Konnten Sie sich darüber freuen, dass das geht, dass der Speer so weit fliegen kann, dass der 1996 von Jan Zelezny aufgestellte Weltrekord tatsächlich wackelt?
Thomas Röhler: Das stand für keinen von uns zur Debatte. Das war ein Beweistag – wenn die Bedingungen stimmen, kann der Speer einfach mal richtig weit segeln. Die 100 Meter sind die machbare Distanz in unserem Sport. Auch wenn sie mit dem neuen Speer noch nicht geworfen wurden. Bei uns wollen viele diesen Rekord eines Tages brechen. Ich war der erste, der schon vor einigen Jahren gesagt hat, dass das Ziel rein physikalisch machbar ist. Jetzt ist die Frage, wann es passiert und wer es schaffen wird.
Und der Gedanke: Verdammt, warum er und nicht ich – wie präsent war der nach dem Fast-100-Meter-Wurf von Johannes Vetter?
Thomas Röhler: So funktioniert Sport nicht…
… aber so funktionieren Menschen.
Thomas Röhler: Ja. Aber du kannst nicht bei jedem Wettkampf sein. Wenn du dann jedes Mal denkst hätte, wäre, könnte – es gibt nun mal kein Leben im Konjunktiv. Ich habe das aufgenommen, hingenommen, geiler Speerwurf. Aber ich war nicht da. Ich persönlich bin gar nicht so der rekordorientierte Werfer. Ich hoffe auf eine lange, gesunde Karriere. Ich gucke auf Wettkämpfe Mann gegen Mann.
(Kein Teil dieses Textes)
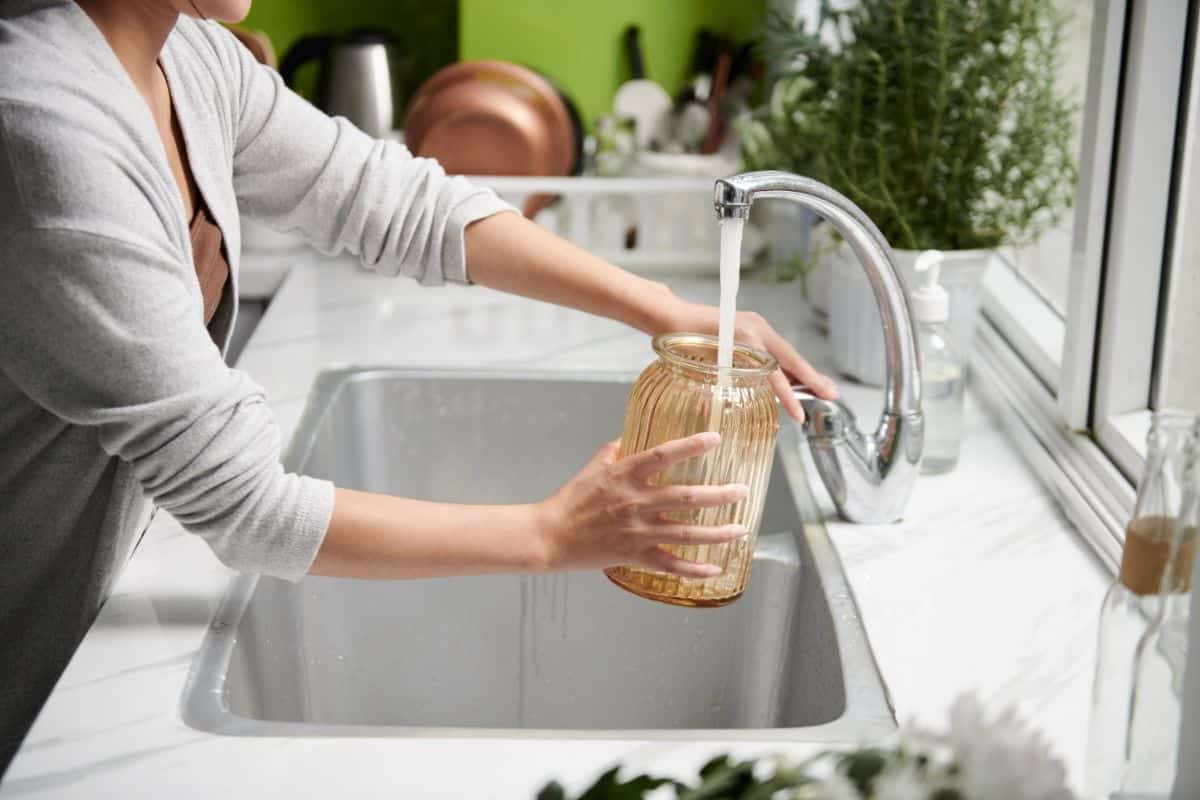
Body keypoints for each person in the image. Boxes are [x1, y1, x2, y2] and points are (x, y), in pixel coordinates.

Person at [0, 0, 838, 770]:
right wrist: (551, 534)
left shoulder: (187, 59)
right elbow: (249, 509)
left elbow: (394, 202)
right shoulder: (47, 130)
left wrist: (661, 309)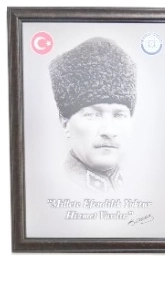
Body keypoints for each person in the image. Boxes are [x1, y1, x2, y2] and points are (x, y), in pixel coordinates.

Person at [50, 36, 136, 193]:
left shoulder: (138, 185)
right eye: (93, 115)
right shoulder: (52, 186)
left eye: (119, 115)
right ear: (65, 123)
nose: (109, 131)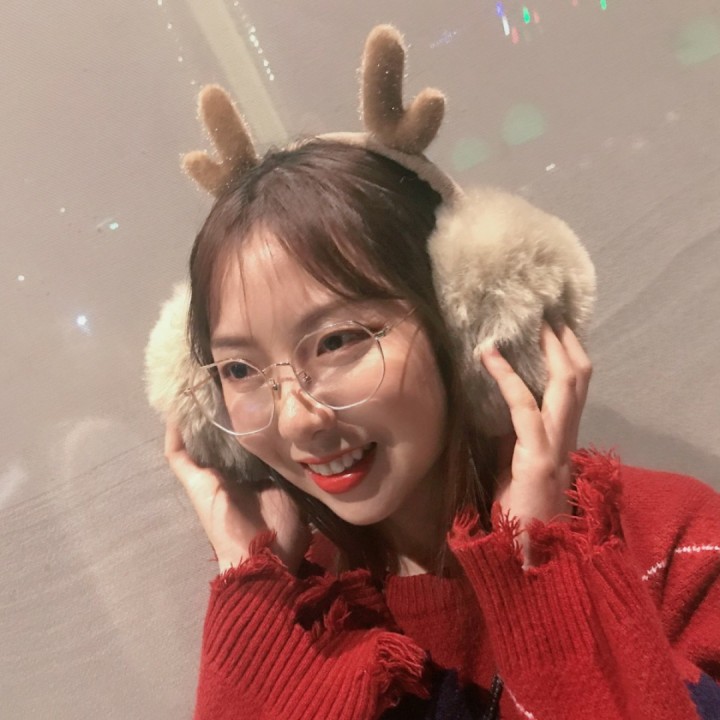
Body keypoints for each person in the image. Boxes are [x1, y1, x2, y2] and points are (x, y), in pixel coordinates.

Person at [151, 26, 720, 720]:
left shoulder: (673, 545)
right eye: (240, 368)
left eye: (337, 341)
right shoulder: (307, 611)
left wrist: (541, 570)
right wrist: (254, 587)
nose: (297, 419)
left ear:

Mann gegen Mann, Röhler gegen Vetter, das wird spannend dieses Jahr.
Thomas Röhler: Definitiv. Aber es gibt noch viele Athleten weltweit, die im letzten Jahr keinen Speer in die Hand genommen haben. Aber die haben trainiert. Da werden wir uns noch alle umschauen, wie viele Athleten das Speerwerfen gelernt haben, die wir noch nicht gesehen haben. Die haben auch alle Olympia-Ambitionen. Das Duell auf Vetter gegen Röhler runterzubrechen, wäre töricht.
Wenn Sie wählen müssten (oder dürften), würden Sie noch mal Olympiasieger werden wollen, oder lieber der erste Werfer, der die 100-Meter-Marke übertrifft?
Thomas Röhler: Dann würde ich den Olympiasieg nehmen.